Switch every "Differential" in the items below to "Axle" and write the lines out again with nothing else changed, leaving out the pictures.

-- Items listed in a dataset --
*** Begin section ***

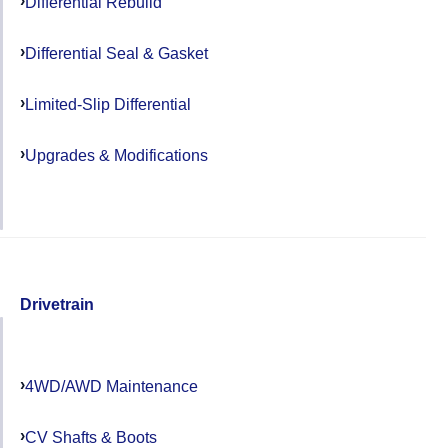
Differential Rebuild
Differential Seal & Gasket
Limited-Slip Differential
Upgrades & Modifications
Drivetrain
4WD/AWD Maintenance
CV Shafts & Boots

*** End section ***

-- RESULT OF THIS EXERCISE --
Axle Rebuild
Axle Seal & Gasket
Limited-Slip Axle
Upgrades & Modifications
Drivetrain
4WD/AWD Maintenance
CV Shafts & Boots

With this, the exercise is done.